Schroeder probably has the deepest private life of all the characters. Lucy and Linus sometimes each get strips to themselves, although, strangely, not too many with just the two of them. Snoopy gets his own strip sometimes too; he hasn't made a habit of having his own thoughts yet, though, so most of the time his strips have to be pantomime which is harder to write.

How do you fall off a tricycle?

Saturday, September 11, 2010

March 30, 1953: Lucy could take the circus or leave it

Peanuts

I didn't get this one as a kid, reading Peanuts compilations from the library of our elementary school. I didn't get the meaning of the phrase "holding it over my head". Just another demonstration that Peanuts isn't really made for children.

Circuses really aren't all that hot when you think about it. Too much forced joviality, too much seediness just off the sidelines. (Of course, the seedy atmosphere is why some people like it.)

Too many clowns.

Thursday, July 29, 2010

January 28, 1953: Ah, here we go

Peanuts

This is upping the ante a bit in terms of the violence level of the strip.

Monday, June 28, 2010

Sunday, December 14, 1952: Sandwich histrionics

Peanuts

Lucy remarks about Charlie Brown's annoyance with her asking him to do something. This is another case of a character's personality becoming defined from another character's verbal recognition of it.

That happens because comics use exaggerated behavior as a way to communicating effectively to the reader. To show anger, you show a character actually kicking the thing he's angry at, even though a real person would not usually do such a thing. It illustrates anger effectively however, and I think readers subconsciously recognize this and adjust their expectations. But it also means that, to actually establish a character's personality, you have to describe it explicitly somewhere, and in a strip that doesn't (generally) use narration like Peanuts you have to do that by putting that description in the mouth of another character.

Schulz would become quite masterful about adjusting reader expectations. His characters are able to act out theatrically when necessary, but can also play it very far down at times.

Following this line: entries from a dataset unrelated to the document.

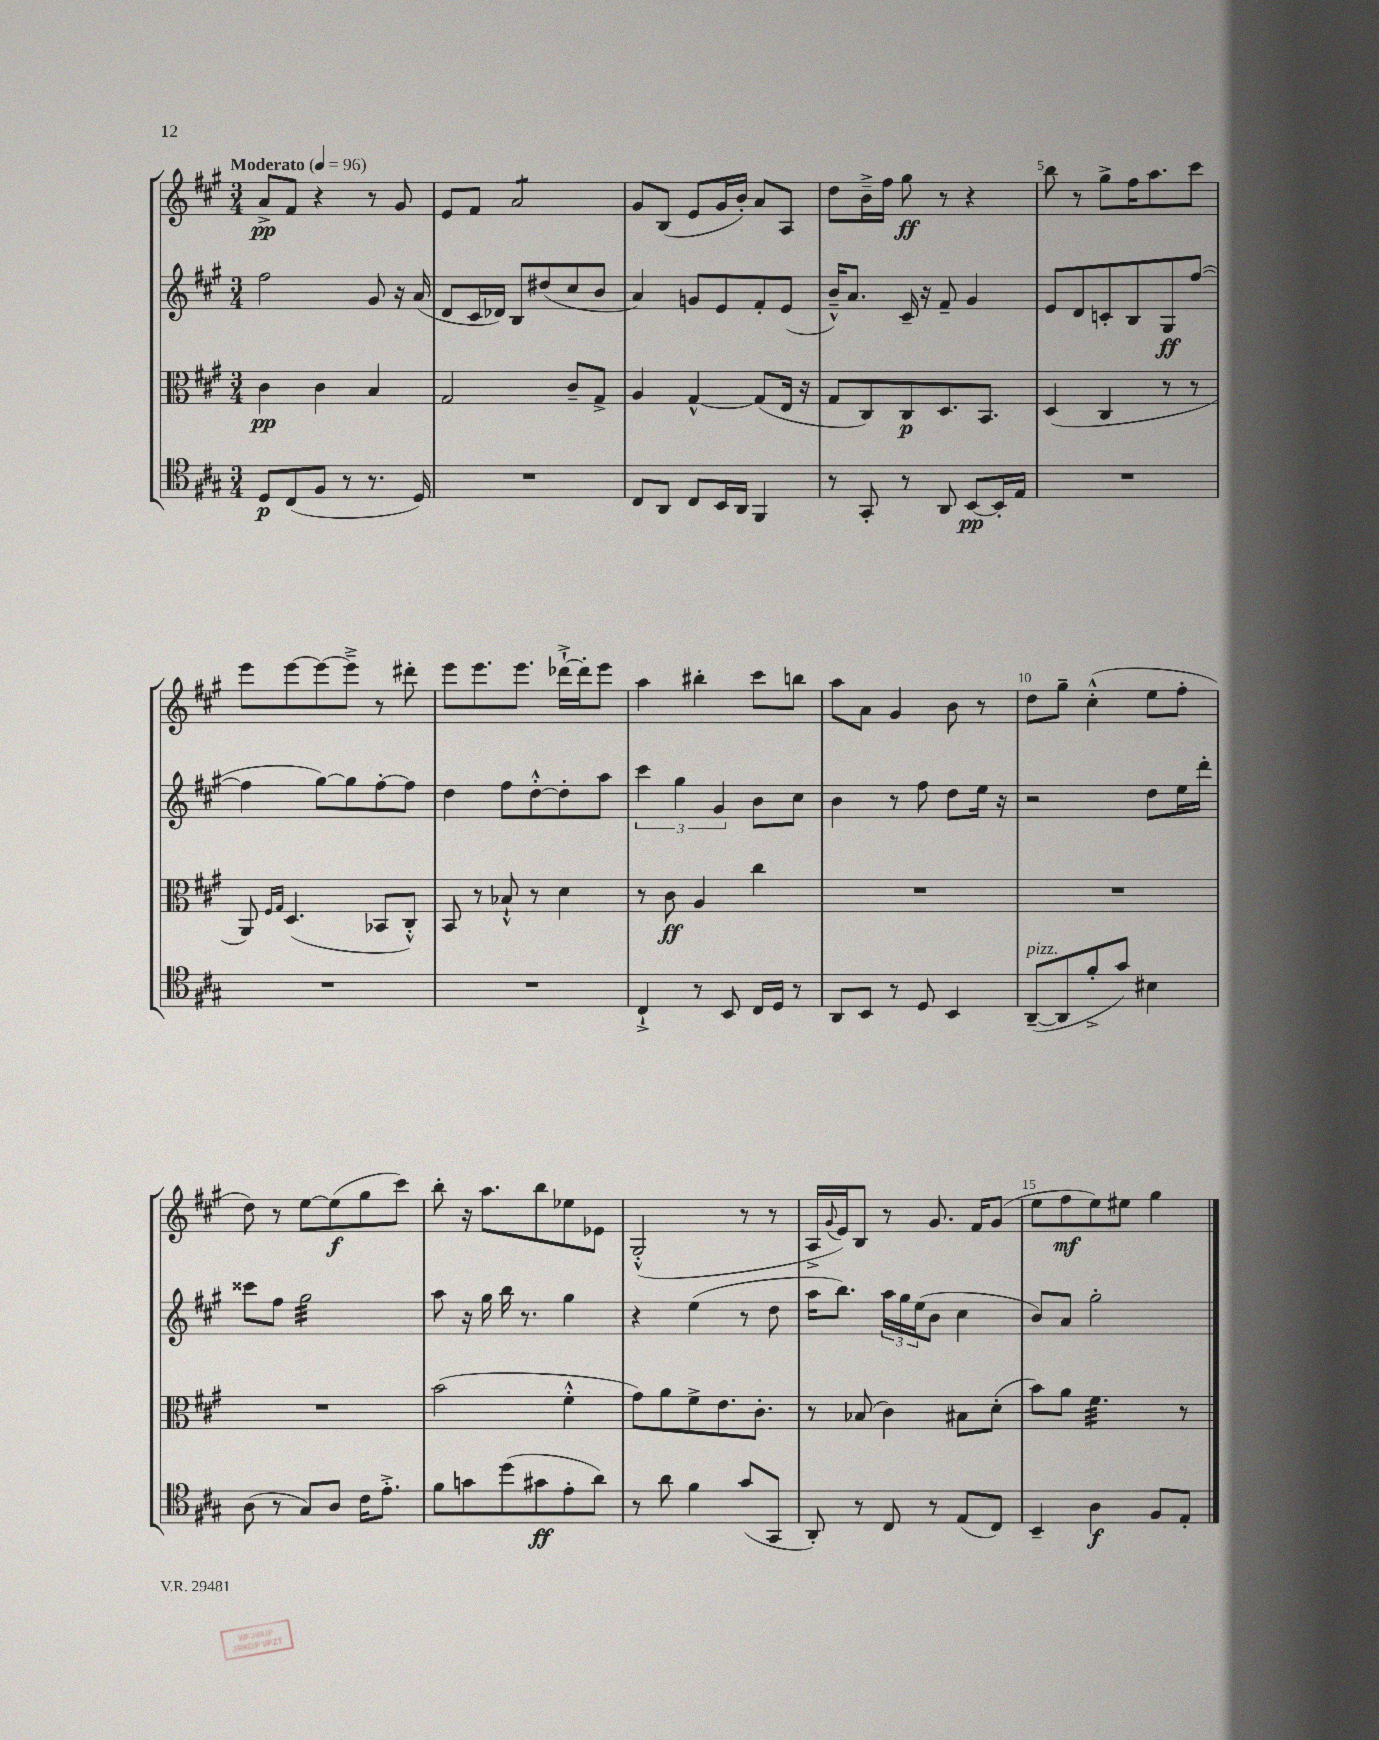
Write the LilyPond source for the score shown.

<<
\new StaffGroup <<
\new Staff = "s0" {
    \clef treble \key a \major \numericTimeSignature \time 3/4 \tempo "Moderato" 4 = 96
    a'8->\pp fis'8 r4 r8 gis'8 |
    e'8 fis'8 a'2:8 |
    gis'8 b8( e'8 gis'16 b'16-.) a'8 a8 |
    d''8 b'16---> fis''16 gis''8\ff r8 r4 |
    b''8 r8 gis''8-> fis''16 a''8. cis'''8 |
    e'''8 e'''8~ e'''8~ e'''8---> r8 dis'''8-. |
    e'''8 e'''8. e'''8. des'''16~-!-> des'''16-. e'''8 |
    a''4 bis''4-. cis'''8 b''8 |
    a''8 a'8 gis'4 b'8 r8 |
    d''8 gis''8-- cis''4-.-^( e''8 fis''8-. |
    d''8) r8 e''8~ e''8\f( gis''8 cis'''8) |
    b''8-. r16 a''8. b''8 ees''8 ees'8 |
    gis2-.-^( r8 r8 |
    a16-> \appoggiatura { gis'8 } e'16) b8 r8 gis'8. fis'16 gis'8( |
    e''8 fis''8\mf e''8) eis''8 gis''4 \bar "|." |
}
\new Staff = "s1" {
    \clef treble \key a \major \numericTimeSignature \time 3/4
    fis''2 gis'8 r16 a'16( |
    d'8 cis'16 des'16) b8 dis''8( cis''8 b'8 |
    a'4) g'8 e'8 fis'8-. e'8( |
    b'16---^) a'8. cis'16-- r16 fis'8-- gis'4 |
    e'8 d'8 c'8-. b8 gis8\ff fis''8~( |
    fis''4 gis''8~) gis''8 fis''8~-. fis''8 |
    d''4 fis''8 d''8~-.-^ d''8-. a''8 |
    \tuplet 3/2 { cis'''4 gis''4 gis'4 } b'8 cis''8 |
    b'4 r8 fis''8 d''8 e''16 r16 |
    r2 d''8 e''16 d'''16-. |
    cisis'''8 fis''8 gis''2:32 |
    a''8 r16 gis''16 b''16 r8. gis''4 |
    r4 e''4( r8 d''8 |
    a''16 b''8.) \tuplet 3/2 { a''16 gis''16 e''16( } b'8 cis''4 |
    b'8) a'8 gis''2-. \bar "|." |
}
\new Staff = "s2" {
    \clef alto \key a \major \numericTimeSignature \time 3/4
    cis'4\pp cis'4 b4 |
    gis2 cis'8-- gis8-> |
    a4 gis4~-^ gis8( e16 r16 |
    gis8 cis8) cis8\p d8. b,8. |
    d4( cis4 r8 r8 |
    a,8) \grace { fis16 gis16 } d4.( bes,8 cis8-.-^) |
    b,8 r8 bes8-!-^ r8 d'4 |
    r8 cis'8\ff a4 cis''4 |
    R2. |
    R2. |
    R2. |
    b'2( fis'4-.-^ |
    gis'8) a'8 fis'8-> e'8. cis'8.-. |
    r8 bes8( cis'4) bis8 d'8-.( |
    b'8) a'8 fis'4.:32 r8 \bar "|." |
}
\new Staff = "s3" {
    \clef tenor \key a \major \numericTimeSignature \time 3/4
    d8\p cis8( fis8 r8 r8. d16) |
    R2. |
    cis8 a,8 cis8 b,16 a,16 fis,4 |
    r8 gis,8-. r8 a,8 b,8~\pp b,16-. e16 |
    R2. |
    R2. |
    R2. |
    cis4-!-> r8 b,8 cis16 d16 r8 |
    a,8 b,8 r8 d8 b,4 |
    a,8~--^\markup { \italic "pizz." }( a,8 fis'8-.-> gis'8) bis4 |
    a8( r8 gis8) a8 cis'16 e'8.-.-> |
    fis'8 g'8 d''8( gis'8\ff e'8-. a'8) |
    r8 a'8 fis'4 gis'8( gis,8 |
    a,8-.) r8 cis8 r8 e8( cis8) |
    b,4-- a4\f fis8 e8-. \bar "|." |
}
>>
>>
\layout { \context { \Score \override BarNumber.break-visibility = ##(#f #t #t) barNumberVisibility = #(every-nth-bar-number-visible 5) } }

I also like the serif lettering on "RATS!" in panel 7.

Sunday, May 30, 2010

October 28, 1952: Fickle Lucy

Peanuts

There are some character combinations that seemed to inspire funny situations to Schulz, while some others didn't get used much. Lucy is funny with many other characters (Charlie Brown and Linus now, Snoopy and Schroeder later on). Patty is most often shown interacting with Charlie Brown or Violet. Maybe that's one of the things that led to poor Shermy's obsolescence, he doesn't have many other characters who react to him.